Le grand jour de la colère, c'est l'avènement de l'action de la Puissance Spirituelle, l'action de votre Moi divin qui vous réveille, et souvent d'un grand mal apparent naît un grand bonheur, une grande transformation heureuse de tout votre être. Nous avons entendu un jour un général anglais, fort bel homme qui avait donc dû souffrir particulièrement d'avoir perdu une jambe à la guerre, dire :« C'est ce qui m'est arrivé de plus heureux dans ma vie ; j'ai perdu ma jambe et je me suis trouvé.
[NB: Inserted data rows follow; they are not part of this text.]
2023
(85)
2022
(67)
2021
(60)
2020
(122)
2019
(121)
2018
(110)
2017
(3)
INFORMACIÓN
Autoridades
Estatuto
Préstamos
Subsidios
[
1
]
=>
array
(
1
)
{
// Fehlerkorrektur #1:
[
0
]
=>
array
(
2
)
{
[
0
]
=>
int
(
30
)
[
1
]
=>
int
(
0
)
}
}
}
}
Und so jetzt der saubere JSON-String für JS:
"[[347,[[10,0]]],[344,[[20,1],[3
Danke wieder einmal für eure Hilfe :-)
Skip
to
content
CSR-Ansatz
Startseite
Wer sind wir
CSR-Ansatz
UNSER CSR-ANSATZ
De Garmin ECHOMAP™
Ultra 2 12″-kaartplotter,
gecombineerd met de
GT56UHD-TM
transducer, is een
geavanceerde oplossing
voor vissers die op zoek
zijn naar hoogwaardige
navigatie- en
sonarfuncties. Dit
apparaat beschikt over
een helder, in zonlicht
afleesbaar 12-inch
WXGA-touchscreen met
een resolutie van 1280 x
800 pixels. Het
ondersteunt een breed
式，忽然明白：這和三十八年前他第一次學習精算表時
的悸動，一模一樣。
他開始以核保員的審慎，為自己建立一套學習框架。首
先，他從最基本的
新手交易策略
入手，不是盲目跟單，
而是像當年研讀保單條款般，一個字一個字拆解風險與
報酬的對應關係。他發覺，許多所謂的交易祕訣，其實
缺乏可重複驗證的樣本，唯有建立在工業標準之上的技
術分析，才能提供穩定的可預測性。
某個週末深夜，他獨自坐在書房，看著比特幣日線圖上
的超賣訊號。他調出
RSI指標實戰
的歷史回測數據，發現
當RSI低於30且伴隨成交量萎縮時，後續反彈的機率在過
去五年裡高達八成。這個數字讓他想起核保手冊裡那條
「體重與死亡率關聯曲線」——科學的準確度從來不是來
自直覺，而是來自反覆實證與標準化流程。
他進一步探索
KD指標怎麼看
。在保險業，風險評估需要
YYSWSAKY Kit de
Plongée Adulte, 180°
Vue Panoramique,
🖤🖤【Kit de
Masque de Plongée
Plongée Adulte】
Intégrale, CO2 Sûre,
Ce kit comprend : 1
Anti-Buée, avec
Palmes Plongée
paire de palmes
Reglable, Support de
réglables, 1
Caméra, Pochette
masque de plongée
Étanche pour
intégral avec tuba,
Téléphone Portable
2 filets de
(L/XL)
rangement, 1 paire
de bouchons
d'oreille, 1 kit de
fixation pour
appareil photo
Dieu sait ce que j'aurais pu devenir sans cette épreuve ».
La colère de Dieu est le processus de purification de l'esprit et du corps. Parfois une maladie atteint un état de crise et le malade va plus mal avant d'aller mieux. La Présence Curative est à l’œuvre pour détruire toutes les bactéries, tous les organismes virulents, et soudain la température tombe, le patient sourit et la guérison s'annonce. « Ce processus purificateur du corps et de l'esprit est appelé la colère de Dieu », dit Murphy. « La colère de Dieu ne signifie point la fureur d'un dieu courroucé ; tout au contraire, cela symbolise l'activité de la Divine Puissance qui met de l'ordre dans le chaos et qui restaure notre vie et nos affaires selon le Plan Divin, l'harmonie et la paix ». On pourrait assimiler la colère de Dieu au grand nettoyage de printemps qu'effectuent les ménagères soigneuses pour chasser la poussière et la malpropreté. Le jour de la colère de Dieu est un jour béni pour celui qui demeure dans la conscience de Sa Présence en lui-même, car c'est cette Conscience qui le ramène à la Paix, à l'Harmonie, à l'Abondance de tout bien.

« Il est écrit : l’œil n'a point vu, l'oreille n'a point entendu, et ne sont pas montées au cœur de l'homme, les choses que Dieu a préparées pour ceux qui l'aiment. » Aimer Dieu, c'est monter le cheval blanc, c'est demeurer dans la conscience de l'Omniprésence, tout en servant les hommes.

Le Maître dit : « Lorsque le Fils de l'homme viendra dans sa gloire, avec tous les anges (les pensées pures), il s'assiéra sur le trône de sa gloire. Toutes les nations seront assemblées devant lui. Il séparera les uns d'avec les autres, comme le berger sépare les brebis d'avec les boucs ; et il mettra les brebis à sa droite, et les boucs à sa gauche. Alors il dira à ceux qui seront à sa droite : Venez, vous qui êtes bénis de mon Père, prenez possession du royaume qui vous a été préparé dès la fondation du monde. Car j'ai eu faim, et vous m'avez donné à manger ; j'ai eu soif, et vous m'avez donné à boire ; j'étais étranger, et vous m'avez recueilli ; j'étais nu, et vous m'avez vêtu ; j'étais malade et vous m'avez visité ; j'étais en prison, et vous êtes venu vers moi. Les justes répondront : Maître, quand t'avons-nous vu avoir faim... avoir soif ? Quand t'avons-nous vu étranger ?... Quand t'avons-nous vu malade, ou en prison... ? Et le Maître répondra : Je vous le dis, en vérité, toutes les fois que vous avez fait ces choses à l'un de ces plus petits de mes frères, c'est à moi que vous l'avez fait ». Matthieu 25 : 31.